The Information Commissioner enforces and oversees the Data Protection Act 1998 and the Freedom of Information Act 2000. The Commissioner is a UK independent supervisory authority reporting directly to the UK parliament and has an international role as well as a national one.
In the UK, the Commissioner has a range of duties including the promotion of good information handling and the encouragement of codes of practice for data controllers, that is anyone who decides how and why personal data (information about identifiable, living individuals) are processed.
Further material is available from the Office of the Information Commissioner.
The remit of the Tribunal is to hear appeals by data controllers against notices issued by the Information Commissioner under the Data Protection Act 1998, usually enforcement notices. The Tribunal can now also hear appeals against enforcement notices or information notices issued by the Commissioner in regard to publication schemes under the Freedom of Information Act 2000. The Tribunal will be able, by January 2005, to hear all appeals under the Freedom of Information Act, as set out in Section V of the Act in addition to appeals under the Data Protection Act.

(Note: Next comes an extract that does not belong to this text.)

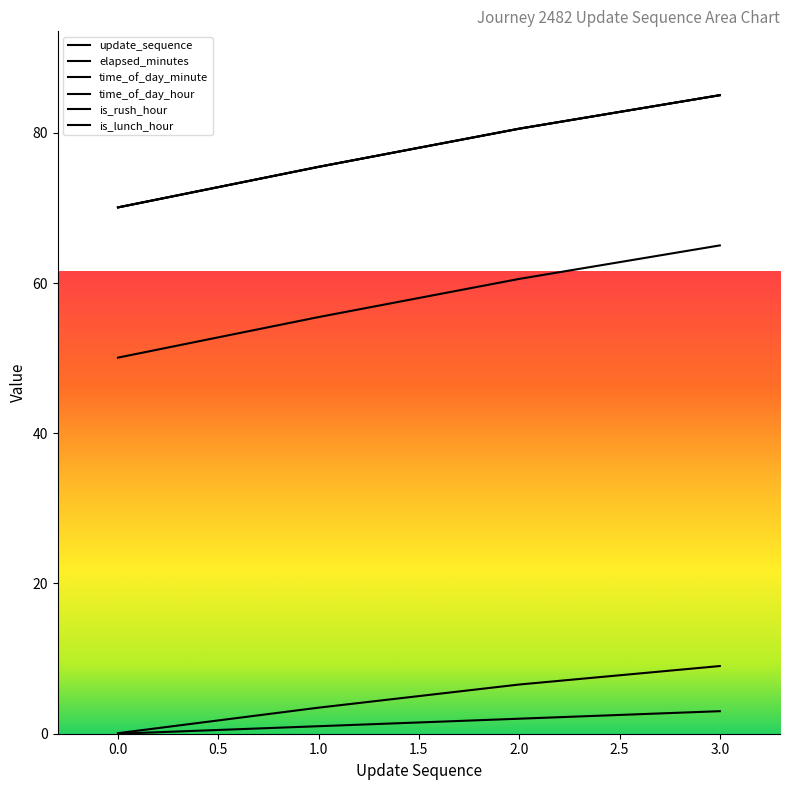

True or false: update_sequence and elapsed_minutes intersect in this chart.

False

There is a separate National Security appeals panel of the Tribunal, members of which are designated and appointed by the Lord Chancellor to hear appeals under Section 28 of the Data Protection Act 1998. These appeals are against a certificate issued by a Minister of the Crown, providing conclusive evidence that the exemptions from the sections of the Data Protection Act 1998 identified in section 28(1) of the Act are required for the purposes of national security. Anyone directly affected by the issue of a certificate may appeal against it.